On a cloudy, low-light day, the gloom in the barn took some getting used to. At first I could only hear Tansey shuffling around and creaking across the wide, rough barn floorboards. Once I could see, I wished I couldn’t.
“What do you make of that?” Tansey stuck out her sturdy arm, pointing a work-roughened finger at the far wall. Hanging from a rafter, by a noose, was a ratty old straw man that looked like a recycled Halloween decoration. One of Tansey’s floppy gardening hats with the words
Pringle’s All Natural Farm
embroidered onto the crown perched on the dummy’s head. Someone had pinned a note to the dummy by stabbing an awl through a piece of paper and into its plaid flannel shirt. I took a step closer.
“If you don’t want this to be you instead, you’ll stay away from the Greene’s and the cooperative.” I read on the white lined notebook paper. It was written using black wide-tipped marker in all capital letters. The writing was messy, like someone had used their nondominant hand to print it.
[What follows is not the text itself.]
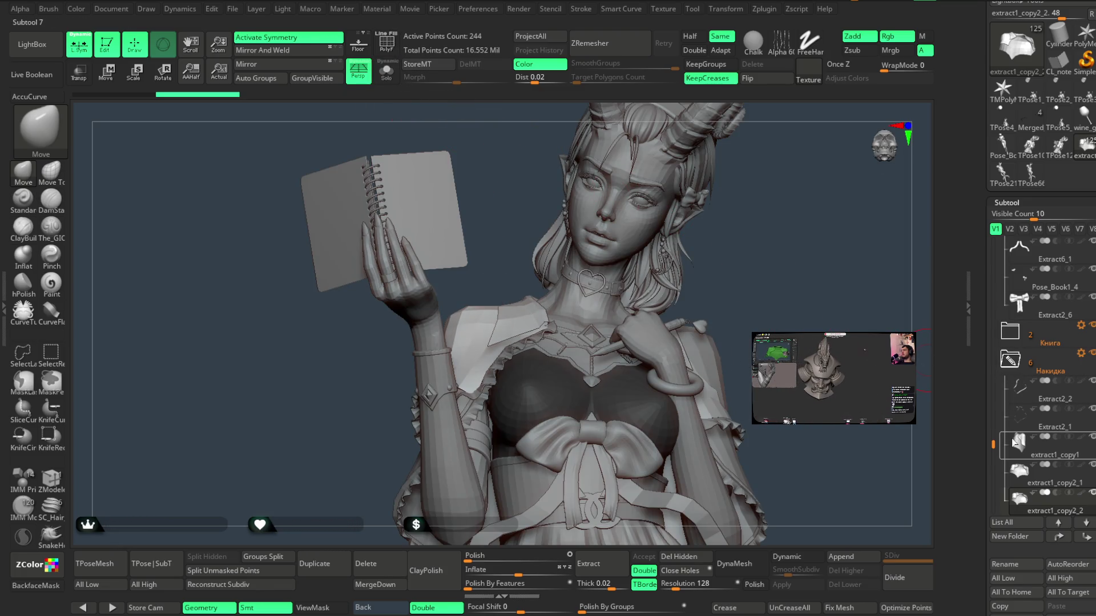
left_click_drag(995, 444, 1005, 286)
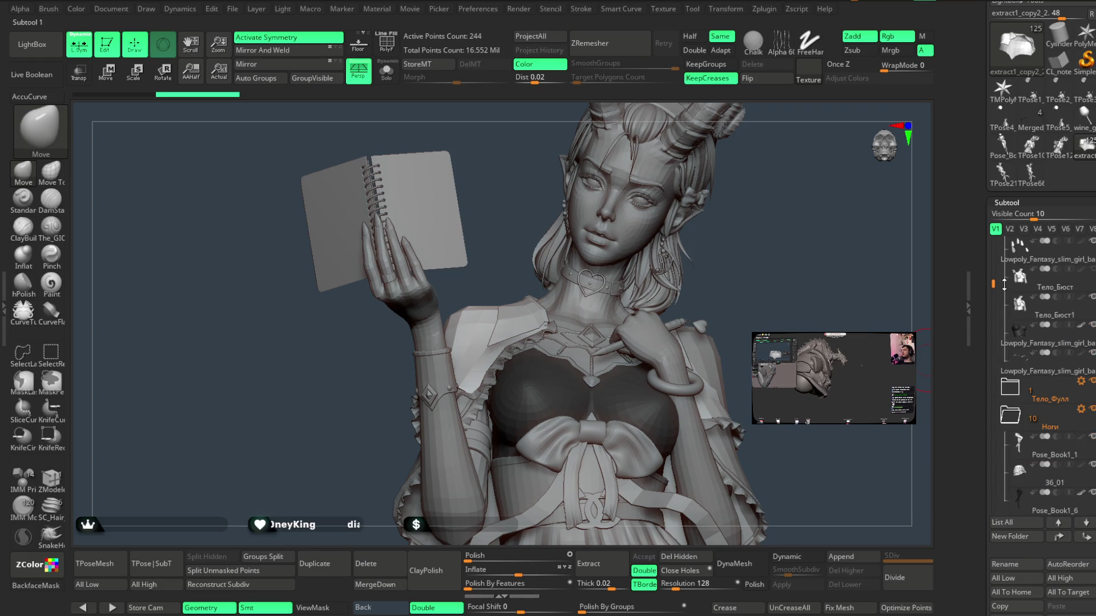
left_click(1009, 422)
left_click(1034, 314)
I felt sick. And a powerful feeling like a bad case of heartburn started bubbling up in my chest. Why was someone so opposed to the cooperative? The idea of anyone creeping into Tansey’s barn and trying to scare her made me feel dizzy with rage.
“I am so sorry, Tansey. I’m sure this scared you.”
“Scared me? No. Made me angrier than a bull with a snout full of cayenne pepper is more like it. I’m so mad I could peel paint with a look.” I gave her the once-over and that did seem to be the case. The tension exuding from her was raw and fiery, not withdrawn. She looked ready to spring into action, not cower in a corner.
“When did you find this?” I asked.
“Just before I called you. I came out here after I was done with my chores in the other barn. I wanted to look at the supplies I might want to order with the cooperative when I saw this thing hanging from that beam. I turned toe and got on the horn to you.”
“Did you come in here last night?”
“Nope. I had no reason to. All the critters are in the main barn, not it here. At this time of year it isn’t a place I go more than once a day at most. In the sugaring season, sure, I’d be here all the time, but not now.”
“So when were you here last?” I wanted to narrow down the time frame when someone could have gotten in without Tansey noticing.
“Before I went to the meat bingo. So early Friday evening it must have been. Maybe around four thirty or five o’clock. I was checking to see if I had left the cordless phone out here ’cause I wanted to call my sister.”